Tuesday, 11 January 2011

The Beauty Of Cold Frames

Obviously I'm very keen for you humans to get on with some early sowings, I dream of lettuce you know, pea shoots and carrot tops are pretty good too!  It might still be cold but the sowing season is a hectic time for gardeners and finding space for pots and trays bursting with new but fragile life can be pretty tricky. 

A cold frame is a fantastic idea.  Use cold frames to overwinter plants, expand the growing season, plant seeds, and acclimatize plants and flowers. Cold frames present a practical stage post in between greenhouse (or sunny sills!) and variable outdoor temperatures. Cold frames provide tender plants, strikings and young plants with shelter from the weather, particularly strong gusts, heavy rain and light frosts. Freezing conditions particularly can blight and damage plant tissues, a coldframe or cloche is really critical serving as buffer that modulates the air temperature inside the frame. So long as it is well-built, effectively located and well-regulated, the coldframe will increase your growing season by a matter of months each side.

Unheated cold frames are perfect for numerous uses all through the year - propagating any cuttings you've striked at almost any point in time, hardening off young plants sown in the green house before they can be planted outdoors in the very early summer months and delivering winter shelter to plants like penstemons together with other half-hardy flowers. You are able to furnish your plants with the correct conditions to survive dormancy, the plants will be ready to continue growing come spring.

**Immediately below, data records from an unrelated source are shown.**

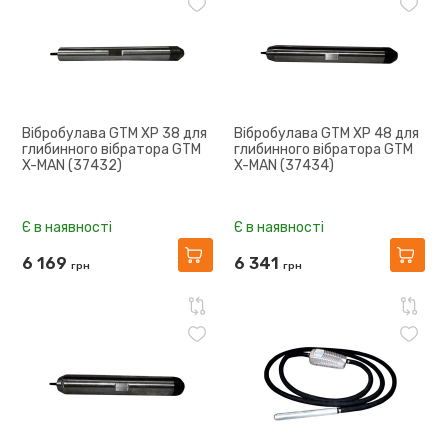
Вібробулава GTM XP 38 для
Вібробулава GTM XP 48 для
глибинного вібратора GTM
глибинного вібратора GTM
X-MAN (37432)
X-MAN (37434)
Є в наявності
Є в наявності
6 169
6 341
грн
грн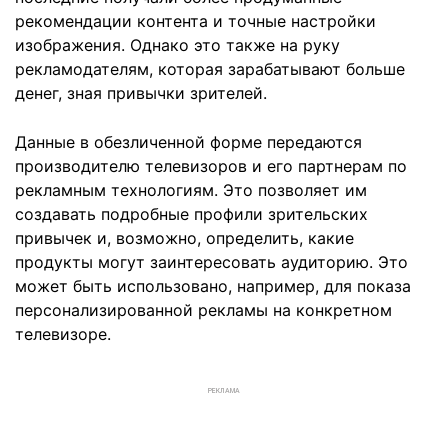
рекомендации контента и точные настройки
изображения. Однако это также на руку
рекламодателям, которая зарабатывают больше
денег, зная привычки зрителей.
Данные в обезличенной форме передаются
производителю телевизоров и его партнерам по
рекламным технологиям. Это позволяет им
создавать подробные профили зрительских
привычек и, возможно, определить, какие
продукты могут заинтересовать аудиторию. Это
может быть использовано, например, для показа
персонализированной рекламы на конкретном
телевизоре.
РЕКЛАМА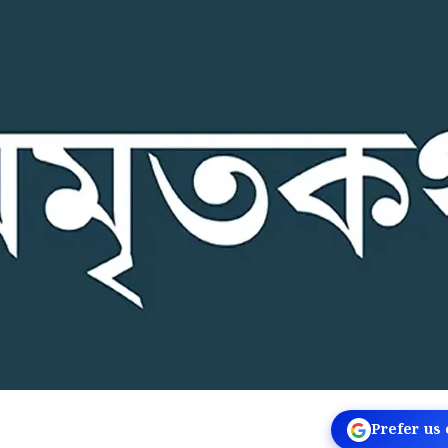
Prefer us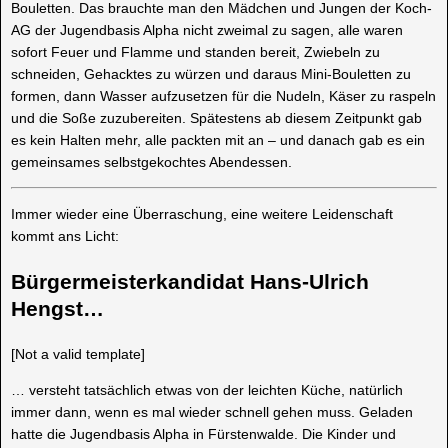
Bouletten. Das brauchte man den Mädchen und Jungen der Koch-
AG der Jugendbasis Alpha nicht zweimal zu sagen, alle waren
sofort Feuer und Flamme und standen bereit, Zwiebeln zu
schneiden, Gehacktes zu würzen und daraus Mini-Bouletten zu
formen, dann Wasser aufzusetzen für die Nudeln, Käser zu raspeln
und die Soße zuzubereiten. Spätestens ab diesem Zeitpunkt gab
es kein Halten mehr, alle packten mit an – und danach gab es ein
gemeinsames selbstgekochtes Abendessen.
Immer wieder eine Überraschung, eine weitere Leidenschaft
kommt ans Licht:
Bürgermeisterkandidat Hans-Ulrich
Hengst…
[Not a valid template]
… versteht tatsächlich etwas von der leichten Küche, natürlich
immer dann, wenn es mal wieder schnell gehen muss. Geladen
hatte die Jugendbasis Alpha in Fürstenwalde. Die Kinder und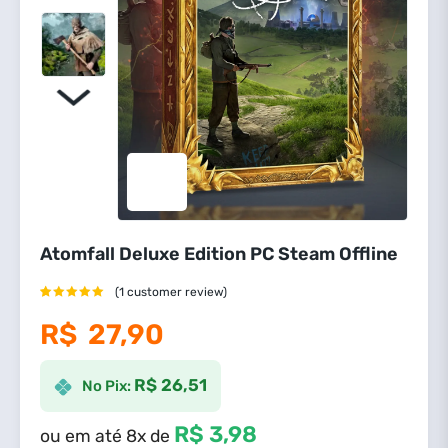
Atomfall Deluxe Edition PC Steam Offline
(
1
customer review)
Avaliado
1
R$
27,90
como
5.00
de 5, com
baseado em
avaliação de
R$ 26,51
No Pix:
cliente
R$ 3,98
ou em até 8x de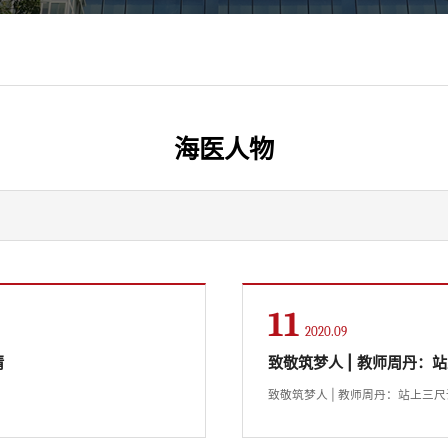
海医人物
11
2020.09
情
致敬筑梦人 | 教师周丹
致敬筑梦人 | 教师周丹：站上三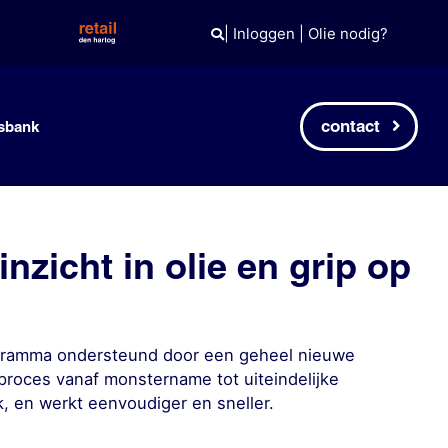
|
Inloggen
|
Olie nodig?
contact
sbank
nzicht in olie en grip op
ogramma ondersteund door een geheel nieuwe
proces vanaf monstername tot uiteindelijke
k, en werkt eenvoudiger en sneller.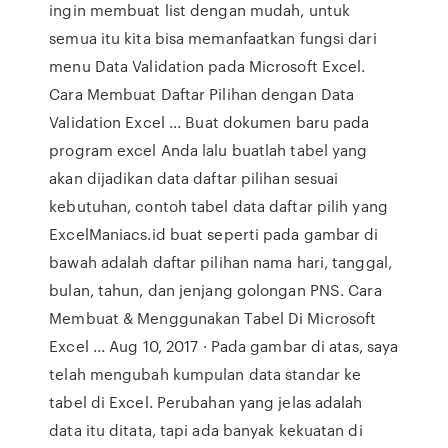
ingin membuat list dengan mudah, untuk
semua itu kita bisa memanfaatkan fungsi dari
menu Data Validation pada Microsoft Excel.
Cara Membuat Daftar Pilihan dengan Data
Validation Excel ... Buat dokumen baru pada
program excel Anda lalu buatlah tabel yang
akan dijadikan data daftar pilihan sesuai
kebutuhan, contoh tabel data daftar pilih yang
ExcelManiacs.id buat seperti pada gambar di
bawah adalah daftar pilihan nama hari, tanggal,
bulan, tahun, dan jenjang golongan PNS. Cara
Membuat & Menggunakan Tabel Di Microsoft
Excel ... Aug 10, 2017 · Pada gambar di atas, saya
telah mengubah kumpulan data standar ke
tabel di Excel. Perubahan yang jelas adalah
data itu ditata, tapi ada banyak kekuatan di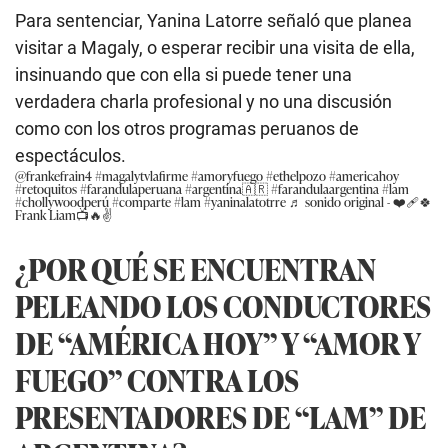
Para sentenciar, Yanina Latorre señaló que planea
visitar a Magaly, o esperar recibir una visita de ella,
insinuando que con ella si puede tener una
verdadera charla profesional y no una discusión
como con los otros programas peruanos de
espectáculos.
@frankefrain4
#magalytvlafirme
#amoryfuego
#ethelpozo
#americahoy
#retoquitos
#farandulaperuana
#argentina🇦🇷
#farandulaargentina
#lam
#chollywoodperú
#comparte
#lam
#yaninalatotrre
♬ sonido original - ❤️‍🩹🍀
Frank Liam📺🔥✌️
¿POR QUÉ SE ENCUENTRAN
PELEANDO LOS CONDUCTORES
DE “AMÉRICA HOY” Y “AMOR Y
FUEGO” CONTRA LOS
PRESENTADORES DE “LAM” DE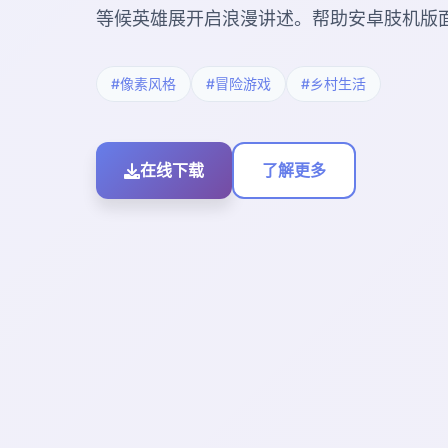
等候英雄展开启浪漫讲述。帮助安卓肢机版
#像素风格
#冒险游戏
#乡村生活
在线下载
了解更多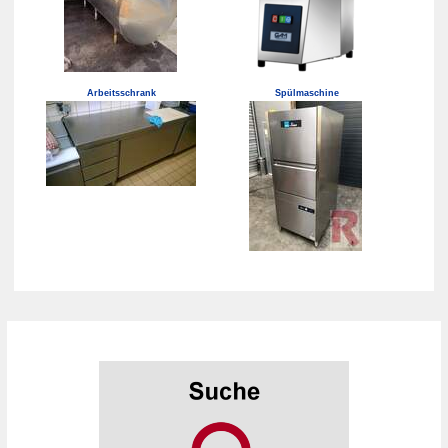
Arbeitsschrank
Spülmaschine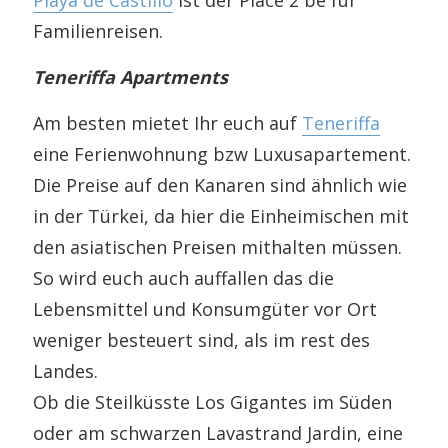
Playa de Castillo
ist der Place 2 be für
Familienreisen.
Teneriffa Apartments
Am besten mietet Ihr euch auf
Teneriffa
eine Ferienwohnung bzw Luxusapartement.
Die Preise auf den Kanaren sind ähnlich wie
in der Türkei, da hier die Einheimischen mit
den asiatischen Preisen mithalten müssen.
So wird euch auch auffallen das die
Lebensmittel und Konsumgüter vor Ort
weniger besteuert sind, als im rest des
Landes.
Ob die Steilküsste Los Gigantes im Süden
oder am schwarzen Lavastrand Jardin, eine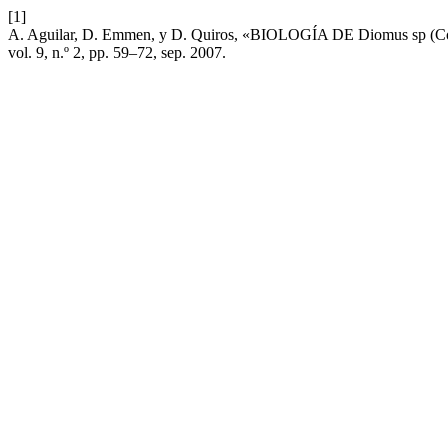
[1]
A. Aguilar, D. Emmen, y D. Quiros, «BIOLOGÍA DE Diomu
vol. 9, n.º 2, pp. 59–72, sep. 2007.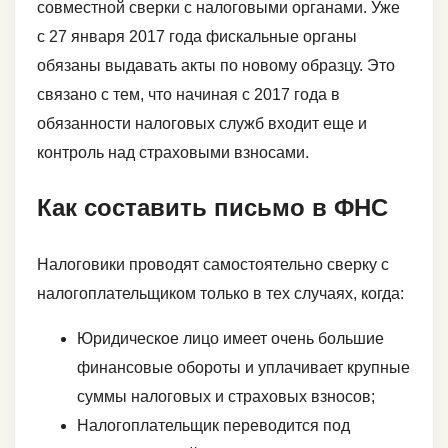
совместной сверки с налоговыми органами. Уже
с 27 января 2017 года фискальные органы
обязаны выдавать акты по новому образцу. Это
связано с тем, что начиная с 2017 года в
обязанности налоговых служб входит еще и
контроль над страховыми взносами.
Как составить письмо в ФНС
Налоговики проводят самостоятельно сверку с
налогоплательщиком только в тех случаях, когда:
Юридическое лицо имеет очень большие
финансовые обороты и уплачивает крупные
суммы налоговых и страховых взносов;
Налогоплательщик переводится под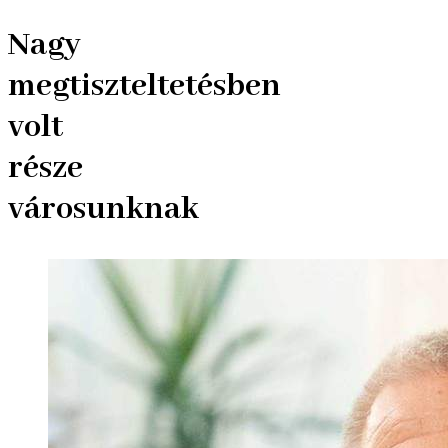
Nagy
megtiszteltetésben
volt
része
városunknak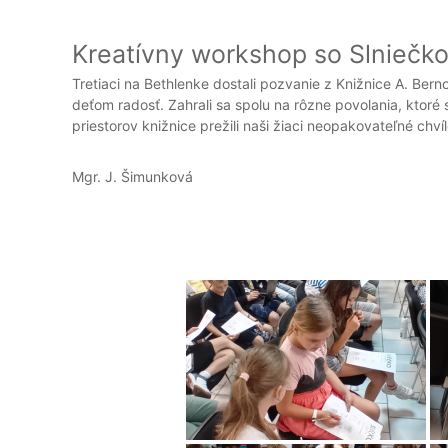
Kreatívny workshop so Slniečk
Tretiaci na Bethlenke dostali pozvanie z Knižnice A. Bern
deťom radosť. Zahrali sa spolu na rôzne povolania, ktoré
priestorov knižnice prežili naši žiaci neopakovateľné chví
Mgr. J. Šimunková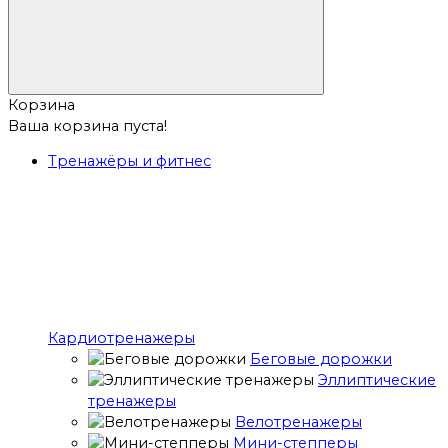
Корзина
Ваша корзина пуста!
Тренажёры и фитнес
Кардиотренажеры
Беговые дорожки
Эллиптические
тренажеры
Велотренажеры
Мини-степперы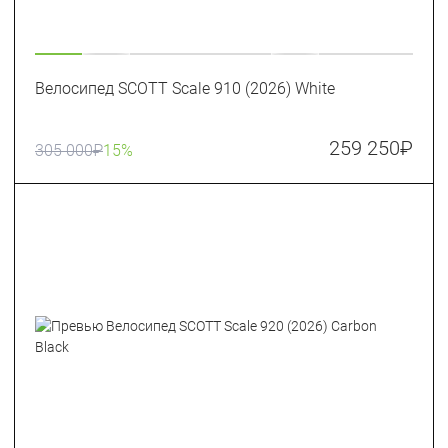
Велосипед SCOTT Scale 910 (2026) White
259 250
₽
305 000
₽
15%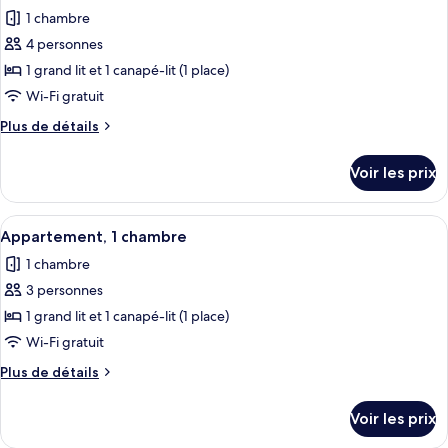
toutes
chambre
1 chambre
Appartement,
les
1
4 personnes
photos
chambre
pour
1 grand lit et 1 canapé-lit (1 place)
ce
Wi-Fi gratuit
type
Plus
Plus de détails
de
de
chambre :
détails
Voir les prix
sur
Appartement,
le
1
type
Afficher
Une terrasse sur le toit, avec des faut
chambre
7
de
Appartement, 1 chambre
toutes
chambre
1 chambre
Appartement,
les
1
3 personnes
photos
chambre
pour
1 grand lit et 1 canapé-lit (1 place)
ce
Wi-Fi gratuit
type
Plus
Plus de détails
de
de
chambre :
détails
Voir les prix
sur
Appartement,
le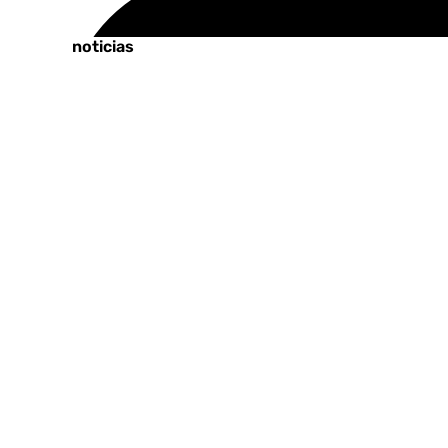
Tags:
Últimas noticias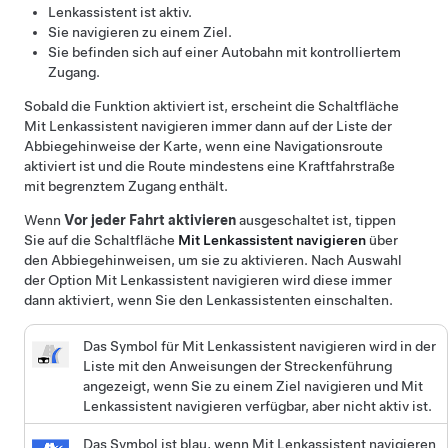
Lenkassistent
ist aktiv.
Sie navigieren zu einem Ziel.
Sie befinden sich auf einer Autobahn mit kontrolliertem
Zugang.
Sobald die Funktion aktiviert ist, erscheint die Schaltfläche
Mit Lenkassistent navigieren
immer dann auf der Liste der
Abbiegehinweise der Karte, wenn eine Navigationsroute
aktiviert ist und die Route mindestens eine Kraftfahrstraße
mit begrenztem Zugang enthält.
Wenn
Vor jeder Fahrt aktivieren
ausgeschaltet ist, tippen
Sie auf die Schaltfläche
Mit Lenkassistent navigieren
über
den Abbiegehinweisen, um sie zu aktivieren. Nach Auswahl
der Option
Mit Lenkassistent navigieren
wird diese immer
dann aktiviert, wenn Sie den
Lenkassistent
en einschalten.
Das Symbol für
Mit Lenkassistent navigieren
wird in der
Liste mit den Anweisungen der Streckenführung
angezeigt, wenn Sie zu einem Ziel navigieren und
Mit
Lenkassistent navigieren
verfügbar, aber nicht aktiv ist.
Das Symbol ist blau, wenn
Mit Lenkassistent navigieren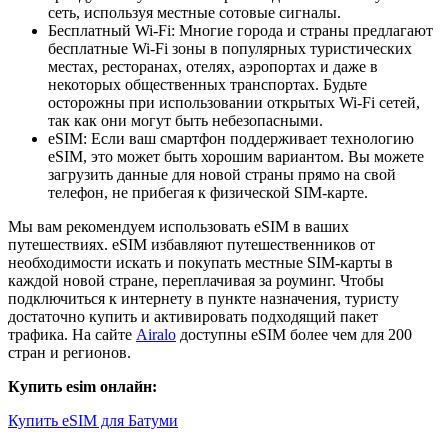
сеть, используя местные сотовые сигналы.
Бесплатный Wi-Fi: Многие города и страны предлагают
бесплатные Wi-Fi зоны в популярных туристических
местах, ресторанах, отелях, аэропортах и даже в
некоторых общественных транспортах. Будьте
осторожны при использовании открытых Wi-Fi сетей,
так как они могут быть небезопасными.
eSIM: Если ваш смартфон поддерживает технологию
eSIM, это может быть хорошим вариантом. Вы можете
загрузить данные для новой страны прямо на свой
телефон, не прибегая к физической SIM-карте.
Мы вам рекомендуем использовать eSIM в ваших
путешествиях. eSIM избавляют путешественников от
необходимости искать и покупать местные SIM-карты в
каждой новой стране, переплачивая за роуминг. Чтобы
подключиться к интернету в пункте назначения, туристу
достаточно купить и активировать подходящий пакет
трафика. На сайте
Airalo
доступны eSIM более чем для 200
стран и регионов.
Купить esim онлайн:
Купить eSIM для Батуми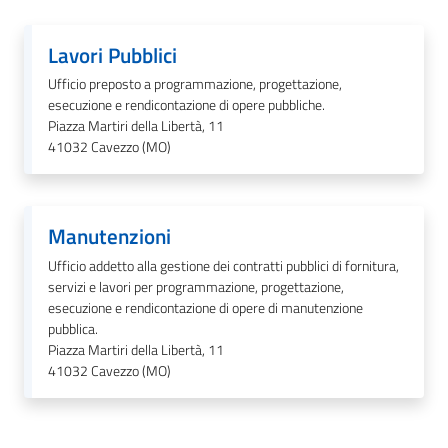
Lavori Pubblici
Protezione
Ufficio preposto a programmazione, progettazione,
civile
esecuzione e rendicontazione di opere pubbliche.
Piazza Martiri della Libertà, 11
41032
Cavezzo (MO)
Cavezzo
Informa
Manutenzioni
Sportello
telematico
Ufficio addetto alla gestione dei contratti pubblici di fornitura,
SUE
servizi e lavori per programmazione, progettazione,
esecuzione e rendicontazione di opere di manutenzione
pubblica.
Tutti
Piazza Martiri della Libertà, 11
gli
41032
Cavezzo (MO)
argomenti...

In addition, just simply growing seeds in the cold frame boasts some merits - sometimes allowing your plants and flowers almost a month's extra growing time over straight-forward sowing into the ground. Or use them to heat up the garden soil and shelter young seedlings in advance of direct sowings into the earth. A portable cold frame provides the chance to get herbs, salads and vegetables started 2-3 weeks ahead of time, and it helps prevent the transplanting shock that a lot of plants experience because they will be better acclimatized to outdoor conditions from the outset. 

Then there will be plenty of time for other gardening jobs, like getting that hedge in order, perhaps you could make use of a Long Reach Petrol Hedge Trimmer - OUCH! Just don't decapitate any snails sleeping in the hedge please!

Now just one word of advice, you might want to check your frames occasionally for unwelcome visitors!  Us gastropods can think of no where better to hang out than a nice moist cold frame full of lettuce seedlings.  YOU HAVE BEEN WARNED!